The human fetus and infant are especially radiosensitive, given their
rapid cell growth and cell division, as well as their small size that
results in a proportionately larger dose. These exposures include
X-ray, alpha, beta, and gammaradiation. Depending on the time of in
utero radiation exposure, the result can be expressed as spontaneous
abortion, premature birth, low birth weight, stillbirth, infant death,
congenital malformations, and brain damage. While this report
concentrates on effects to humans, all life is sensitive to nuclear
radiation exposure, including plants, fungi, insects spiders, birds,
fish, and other animals (23). The best-studied group near Chernobyl
(birds) shows a 50 percent decrease in species richness and a 66
percent drop in abundance in the most contaminated areas, compared with
normal background in the same neighborhood (24).
More importantly, the findings reported here, plus the disease patterns
that developed after Chernobyl, indicate that public health personnel
can anticipate and plan to put in place diagnostic and treatment
procedures.

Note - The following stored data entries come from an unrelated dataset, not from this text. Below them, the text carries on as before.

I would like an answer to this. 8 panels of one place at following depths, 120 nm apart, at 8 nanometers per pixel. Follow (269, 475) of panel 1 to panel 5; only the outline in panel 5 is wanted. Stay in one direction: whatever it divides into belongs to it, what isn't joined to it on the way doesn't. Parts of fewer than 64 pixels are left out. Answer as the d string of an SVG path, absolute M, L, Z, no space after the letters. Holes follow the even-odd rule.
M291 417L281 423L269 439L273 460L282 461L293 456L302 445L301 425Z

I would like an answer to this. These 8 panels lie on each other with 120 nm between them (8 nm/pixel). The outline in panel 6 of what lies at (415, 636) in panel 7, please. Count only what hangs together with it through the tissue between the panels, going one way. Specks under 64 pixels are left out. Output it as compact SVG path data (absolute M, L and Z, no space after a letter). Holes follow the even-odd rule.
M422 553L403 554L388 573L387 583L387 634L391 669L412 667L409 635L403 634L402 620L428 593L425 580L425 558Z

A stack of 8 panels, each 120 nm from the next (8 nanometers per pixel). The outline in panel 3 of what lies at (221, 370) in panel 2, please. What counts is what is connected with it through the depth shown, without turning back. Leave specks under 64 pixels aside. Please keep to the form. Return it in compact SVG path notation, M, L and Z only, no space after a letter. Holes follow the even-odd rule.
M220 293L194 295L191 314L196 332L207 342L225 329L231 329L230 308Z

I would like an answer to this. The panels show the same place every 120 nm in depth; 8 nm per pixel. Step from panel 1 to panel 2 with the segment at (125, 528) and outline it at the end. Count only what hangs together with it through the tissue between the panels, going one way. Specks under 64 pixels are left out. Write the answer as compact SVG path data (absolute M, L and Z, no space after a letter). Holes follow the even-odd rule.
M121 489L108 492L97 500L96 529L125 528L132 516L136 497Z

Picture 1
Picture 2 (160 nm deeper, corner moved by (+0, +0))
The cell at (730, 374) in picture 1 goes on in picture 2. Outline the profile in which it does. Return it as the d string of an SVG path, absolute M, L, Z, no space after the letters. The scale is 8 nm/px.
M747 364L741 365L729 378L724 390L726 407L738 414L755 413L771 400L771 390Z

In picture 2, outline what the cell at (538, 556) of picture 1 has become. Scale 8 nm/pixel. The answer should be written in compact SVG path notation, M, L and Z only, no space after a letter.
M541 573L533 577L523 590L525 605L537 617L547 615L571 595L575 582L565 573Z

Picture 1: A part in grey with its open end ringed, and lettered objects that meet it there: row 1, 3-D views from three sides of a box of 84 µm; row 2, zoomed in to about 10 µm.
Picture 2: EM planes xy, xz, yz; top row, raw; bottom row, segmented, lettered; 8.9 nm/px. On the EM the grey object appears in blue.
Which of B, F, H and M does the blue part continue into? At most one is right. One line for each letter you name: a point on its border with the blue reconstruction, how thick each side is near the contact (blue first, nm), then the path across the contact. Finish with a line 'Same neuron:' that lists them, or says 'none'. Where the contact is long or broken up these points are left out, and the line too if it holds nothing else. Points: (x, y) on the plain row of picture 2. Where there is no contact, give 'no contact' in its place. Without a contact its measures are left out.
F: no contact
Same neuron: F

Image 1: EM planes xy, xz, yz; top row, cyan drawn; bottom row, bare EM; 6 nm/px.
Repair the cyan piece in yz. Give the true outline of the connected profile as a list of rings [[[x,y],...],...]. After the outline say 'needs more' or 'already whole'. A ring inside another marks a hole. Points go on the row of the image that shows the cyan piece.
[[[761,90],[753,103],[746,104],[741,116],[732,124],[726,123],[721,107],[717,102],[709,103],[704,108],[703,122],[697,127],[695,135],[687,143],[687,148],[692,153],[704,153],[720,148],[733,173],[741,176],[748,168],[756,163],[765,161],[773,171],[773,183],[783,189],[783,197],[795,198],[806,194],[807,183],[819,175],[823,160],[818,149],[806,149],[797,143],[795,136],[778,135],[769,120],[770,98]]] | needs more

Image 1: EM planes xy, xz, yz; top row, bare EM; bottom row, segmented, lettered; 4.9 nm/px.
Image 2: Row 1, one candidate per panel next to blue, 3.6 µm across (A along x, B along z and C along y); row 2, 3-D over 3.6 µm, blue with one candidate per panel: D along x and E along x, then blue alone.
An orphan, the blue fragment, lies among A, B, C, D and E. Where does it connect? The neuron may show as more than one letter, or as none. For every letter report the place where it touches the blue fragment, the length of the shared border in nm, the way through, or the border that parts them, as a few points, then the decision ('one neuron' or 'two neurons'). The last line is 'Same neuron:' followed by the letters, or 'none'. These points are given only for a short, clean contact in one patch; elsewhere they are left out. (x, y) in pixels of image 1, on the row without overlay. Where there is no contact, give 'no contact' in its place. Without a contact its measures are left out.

Given the continued high levels of radioactive iodine, it
is predicted that the incidence of thyroid disease, including thyroid
insufficiency in newborns and thyroid cancer in children and adults,
will increase (4, 25).
The health effects of exposure to radioactivity from the Fukushima
meltdowns, both in Japan and around the world, will take a long time to
fully assess. The paucity of data from the U.S. EPA is unfortunate and
will hamper future studies. A quarter of a century after the Chernobyl
disaster, and more than 60 years after the bombings of Hiroshima and
Nagasaki, compilations of health casualties are still being updated. It
is critical that research should proceed with all due
haste, as answers are essential to early diagnosis and treatment for
exposed people, particularly children and the very young.